The company works across all formats including traditional linear documentaries, feature films and animation as well as innovative digital story-telling productions, most of which are executed by the company’s subsidiary Submarine Channel. “I love television, I love film and I love games and I don’t see why I should limit myself to one format like a theatrically released film, especially when television is a way to reach a big audience,” says Felix about the company’s multi-platform approach. “I want to tell stories to make an impact. I’m not necessarily interested in the art for the art. If I can touch someone for a little moment with a film or a TV project or animated series that makes me happy.”
Another key aspect of Submarine, says Felix, is its international focus. “Because I run the company with Femke, who is based in Los Angeles, we try to be truly international in everything that we do, both in terms of the content and style as well as the financing,” he explains.

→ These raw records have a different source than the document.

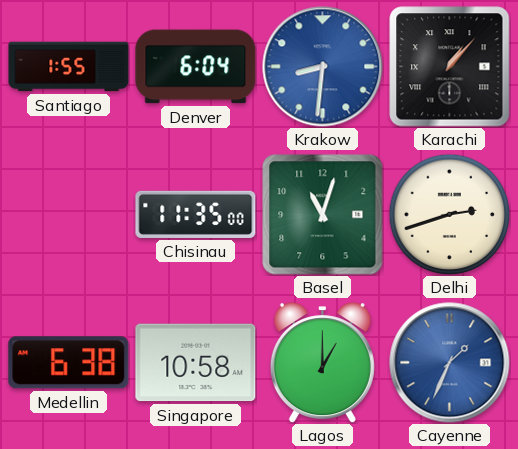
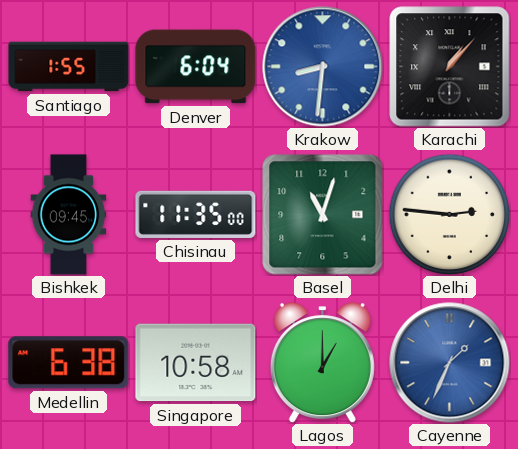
Bishkek: none -> 09:45
Delhi: 2:42 -> 2:46
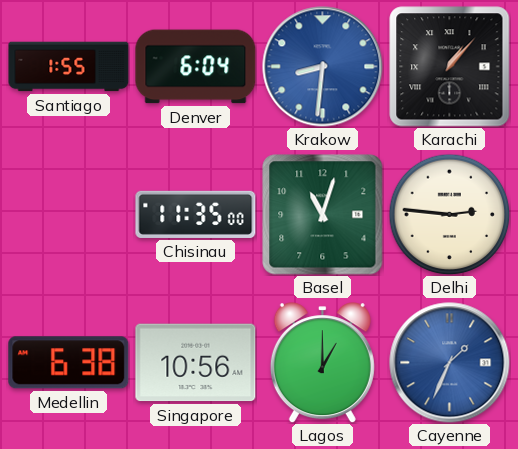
Bishkek: 09:45 -> none
Singapore: 10:58 -> 10:56
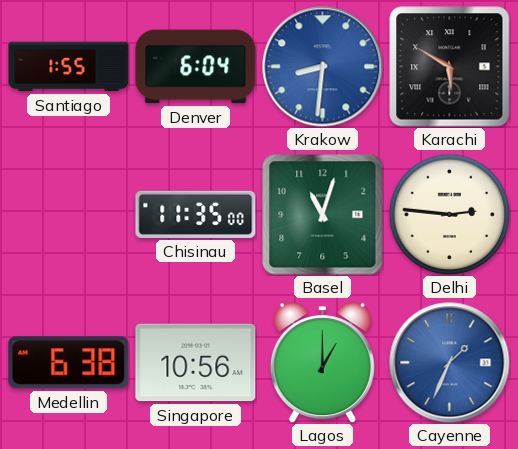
Karachi: 1:07 -> 5:50
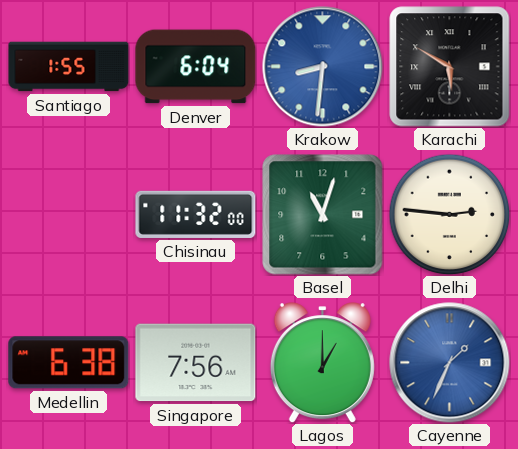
Chisinau: 11:35 -> 11:32
Singapore: 10:56 -> 7:56
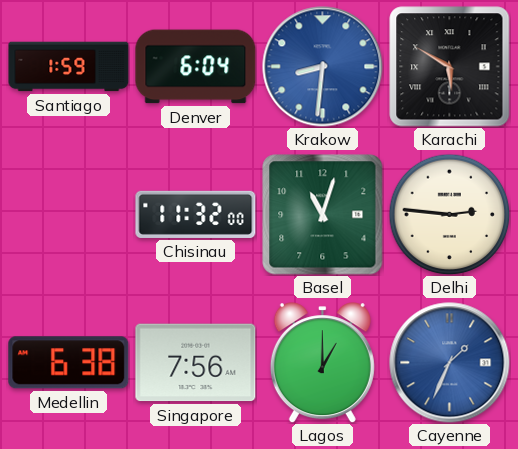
Santiago: 1:55 -> 1:59
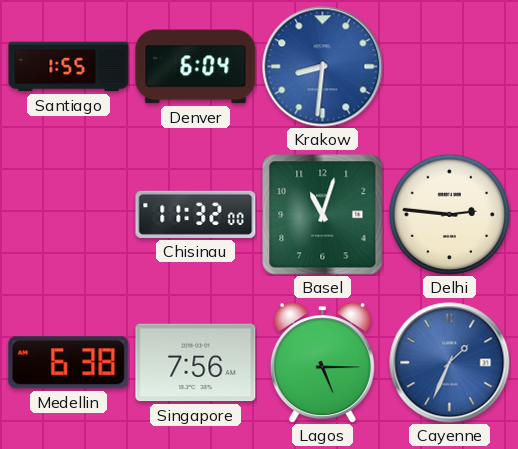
Santiago: 1:59 -> 1:55
Karachi: 5:50 -> none
Lagos: 1:00 -> 5:15
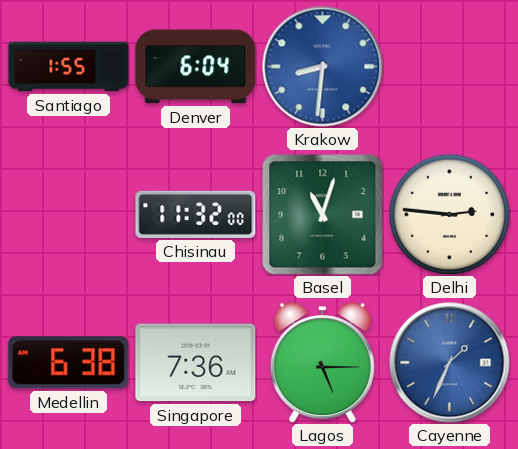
Singapore: 7:56 -> 7:36
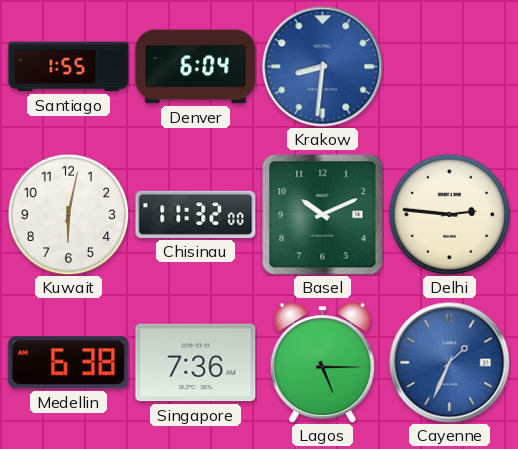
Kuwait: none -> 6:02
Basel: 11:03 -> 10:11
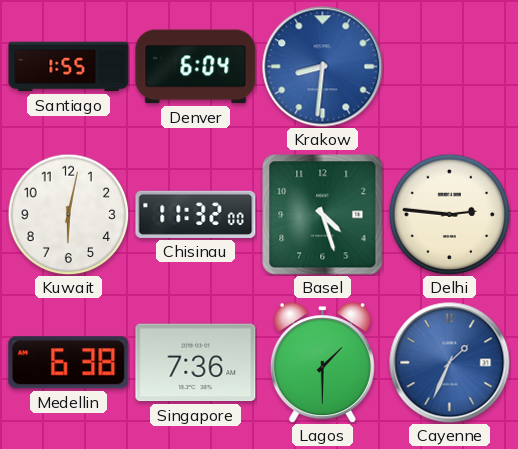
Basel: 10:11 -> 4:27
Lagos: 5:15 -> 1:30
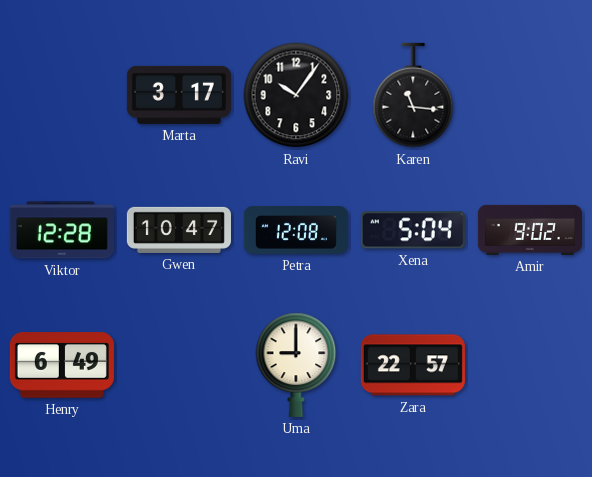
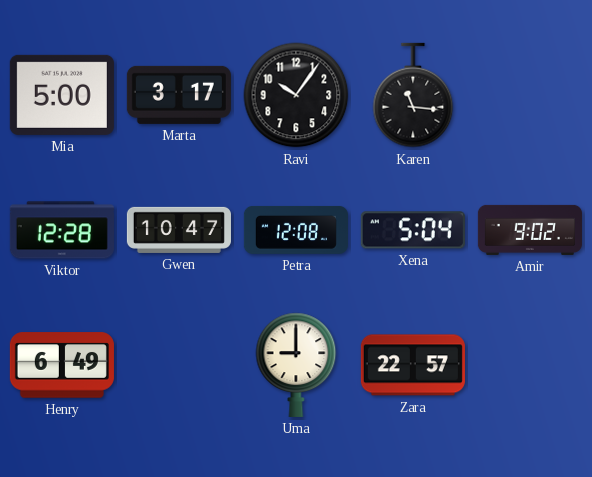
Mia: none -> 5:00
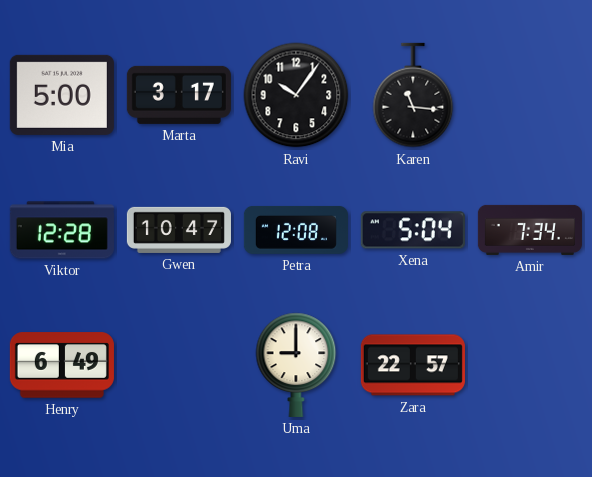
Amir: 9:02 -> 7:34
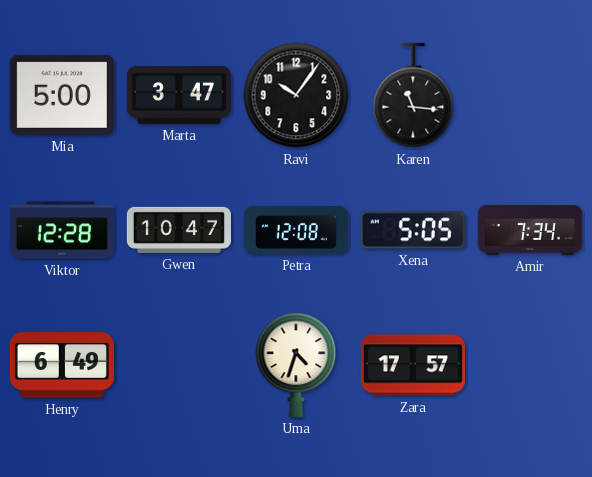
Marta: 3:17 -> 3:47
Xena: 5:04 -> 5:05
Uma: 9:00 -> 4:33
Zara: 22:57 -> 17:57
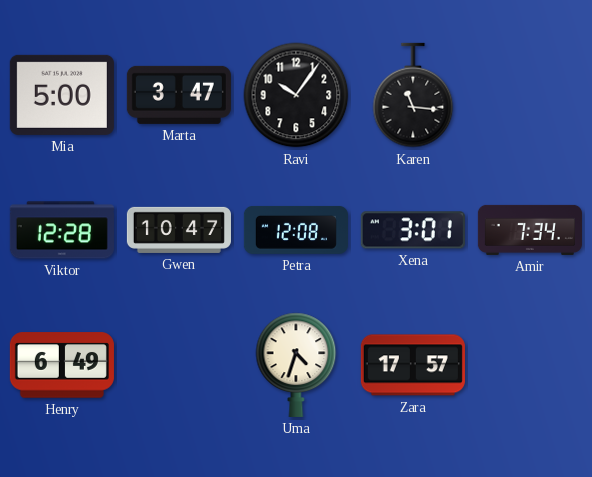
Xena: 5:05 -> 3:01
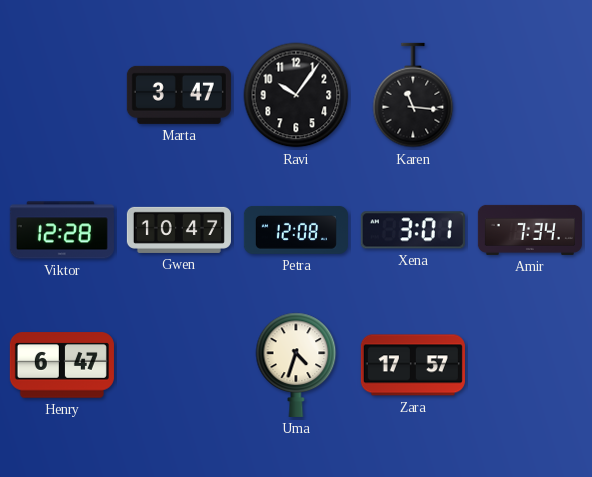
Mia: 5:00 -> none
Henry: 6:49 -> 6:47
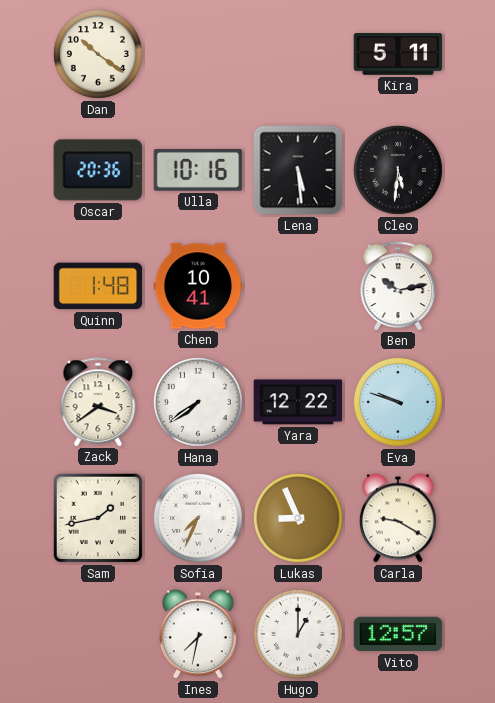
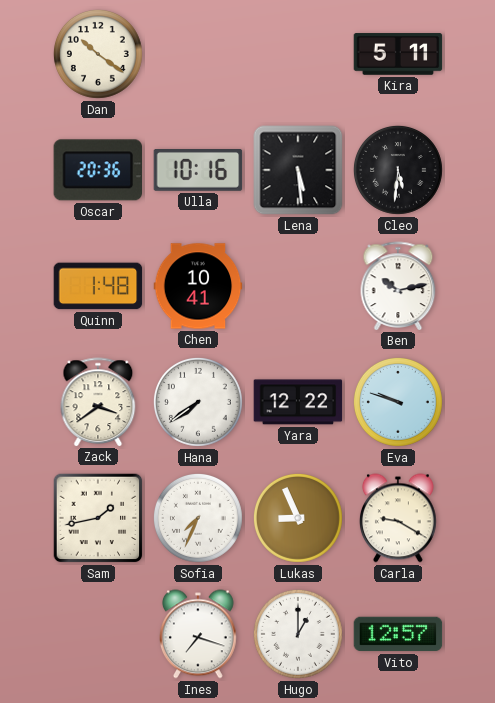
Ines: 7:32 -> 7:18
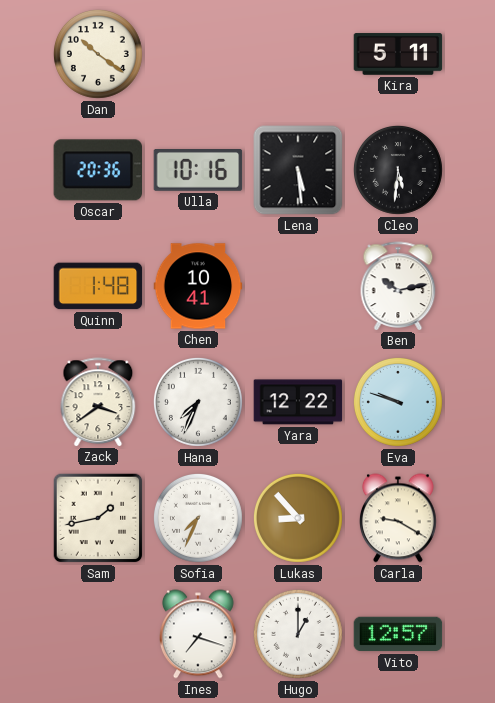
Hana: 7:39 -> 7:34
Lukas: 8:56 -> 8:53
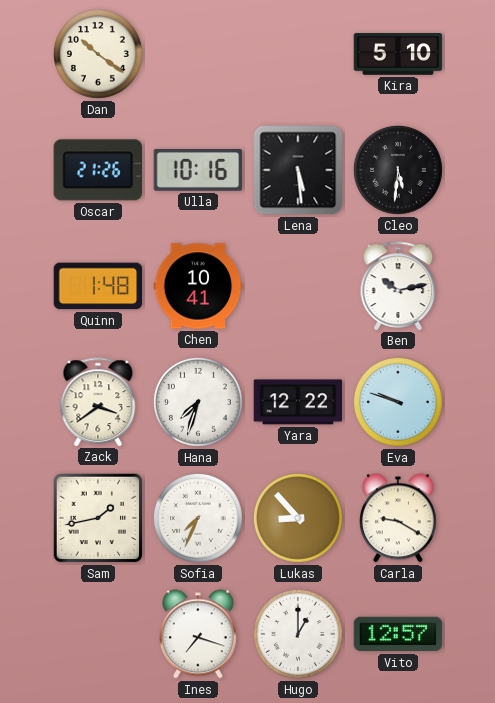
Kira: 5:11 -> 5:10
Oscar: 20:36 -> 21:26
Hana: 7:34 -> 7:33
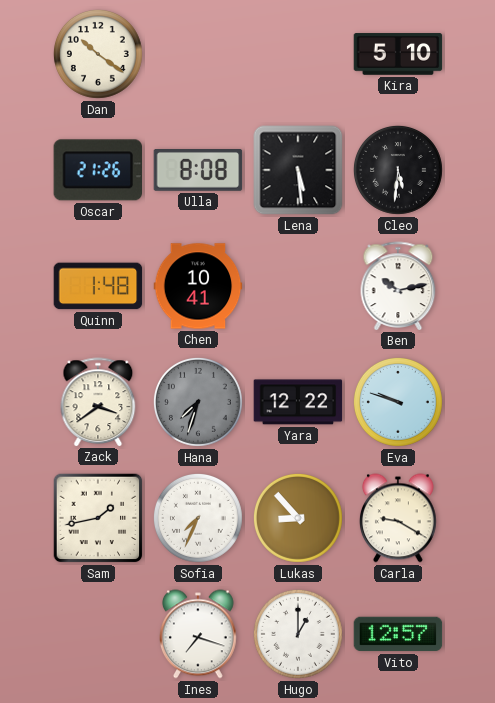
Ulla: 10:16 -> 8:08
Hana dial: white -> grey
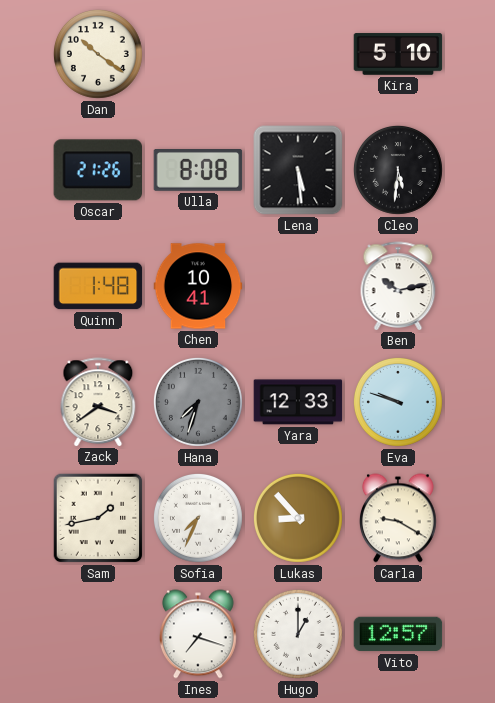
Yara: 12:22 -> 12:33
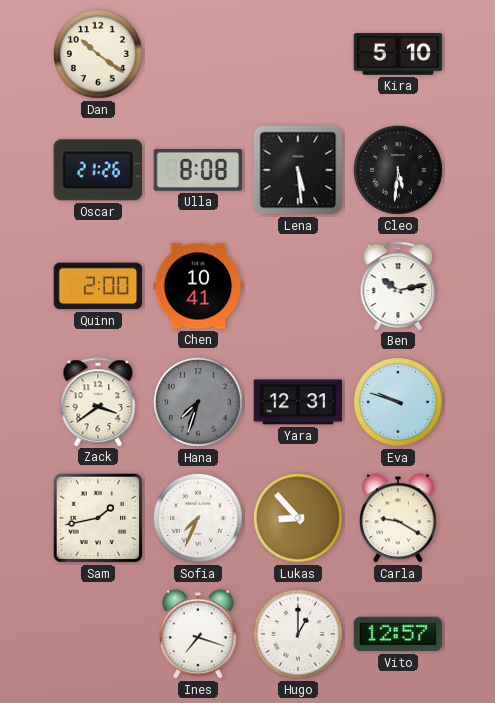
Quinn: 1:48 -> 2:00
Yara: 12:33 -> 12:31
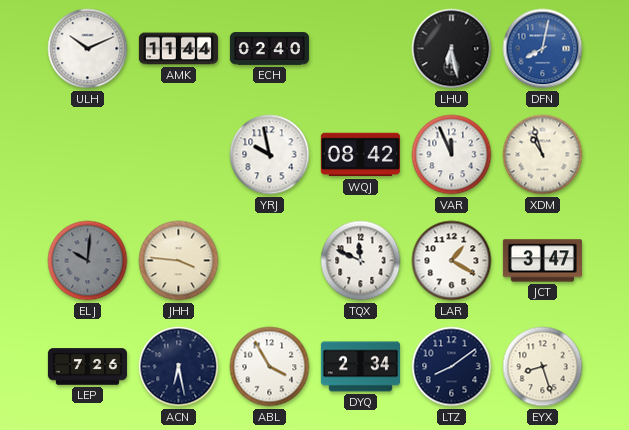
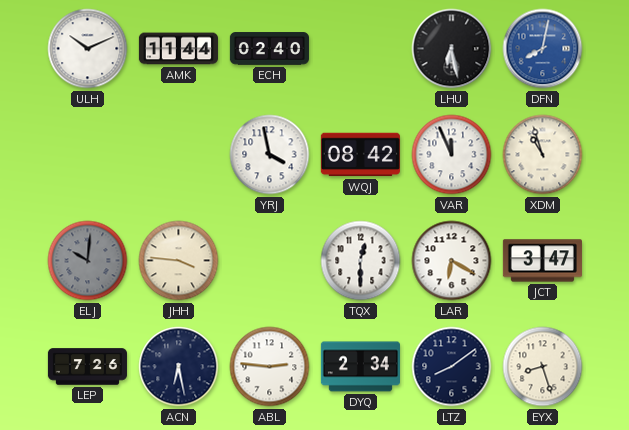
YRJ: 9:58 -> 3:58
TQX: 11:49 -> 12:30
LAR: 1:20 -> 6:20
ABL: 3:55 -> 2:46
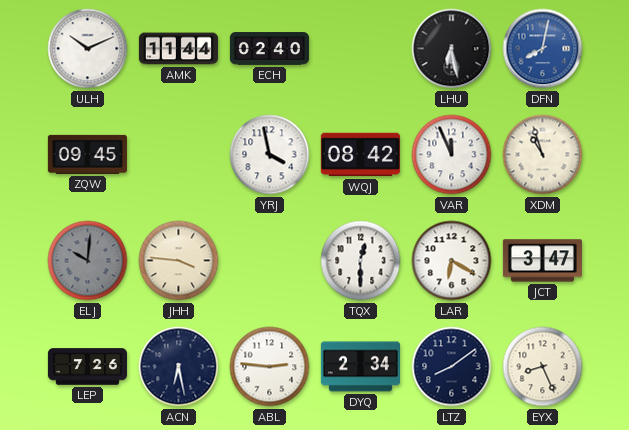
ZQW: none -> 09:45
EYX: 8:27 -> 8:26
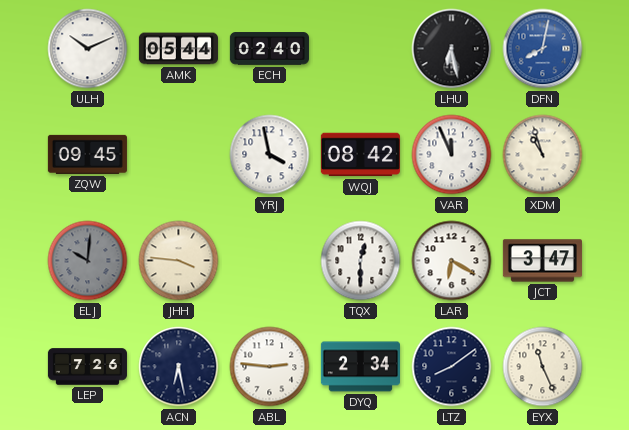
AMK: 11:44 -> 05:44
EYX: 8:26 -> 11:26
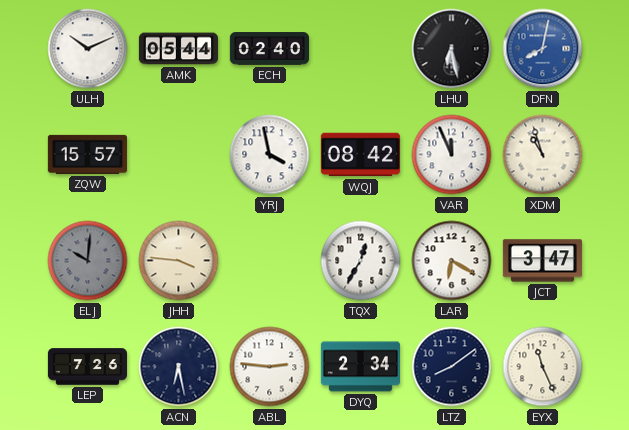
ZQW: 09:45 -> 15:57
TQX: 12:30 -> 12:35
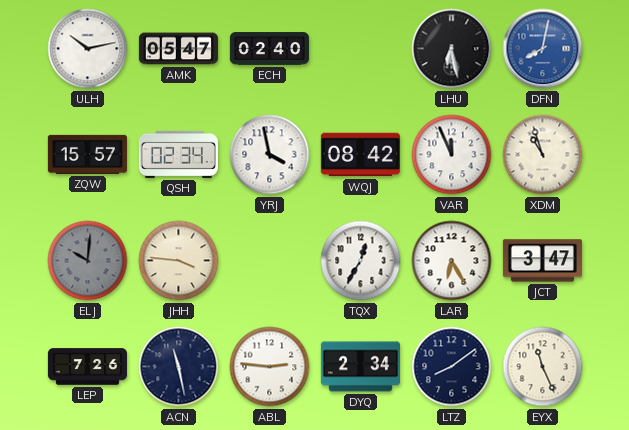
ULH: 10:11 -> 10:13
AMK: 05:44 -> 05:47
QSH: none -> 02:34
LAR: 6:20 -> 6:25
ACN: 6:28 -> 11:28
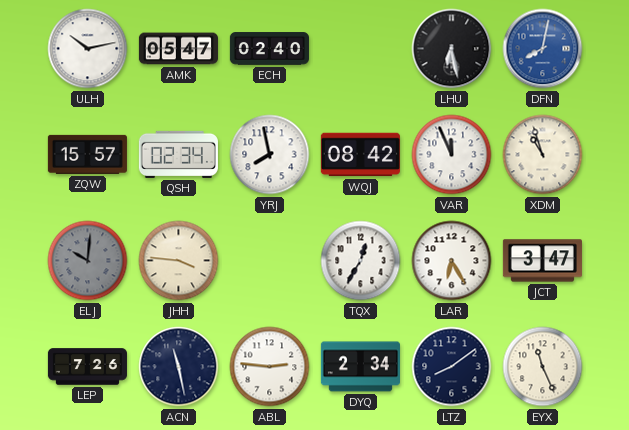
YRJ: 3:58 -> 7:58
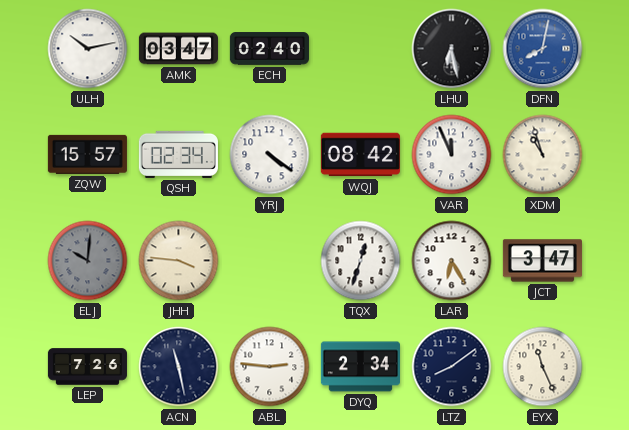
AMK: 05:47 -> 03:47
YRJ: 7:58 -> 4:21
TQX: 12:35 -> 12:33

This can be seen in the financing of Wolting and Tommy Pallota’s award-winning project Last Hijack, exploring the Somali piracy issue through eyes of a pirate and a hijacked captain. The project consisted of a hybrid film combining animation, documentary and dramatised live action as well as an online production called Last Hijack Interactive. The latter was one of the most elaborate co-productions for an interactive work to date, involving German production company Razor Films and broadcaster ZDF as well as Dutch broadcaster IKON. Co-producers on the film comprised Ireland’s Still Films, Belgium’s Savage Film as well as Razor Film, ZDF and IKON.
The film screened at a number festivals as well as on TV screens across Europe and is also available on digital platforms such as i-Tunes and Netflix while the interactive component was showcased on the websites of Dutch newspaper NCR Handelsblad and Germany’s ZDF, and Submarine’s own SubmarineChannel.com
After Cannes Felix will be in Annecy with a number of new projects including feature-length animation Vincent, based on Barbara Stok’s graphic novel about Vincent van Gogh. The €2.5m project is a co-production with Belgian Walking the Dog.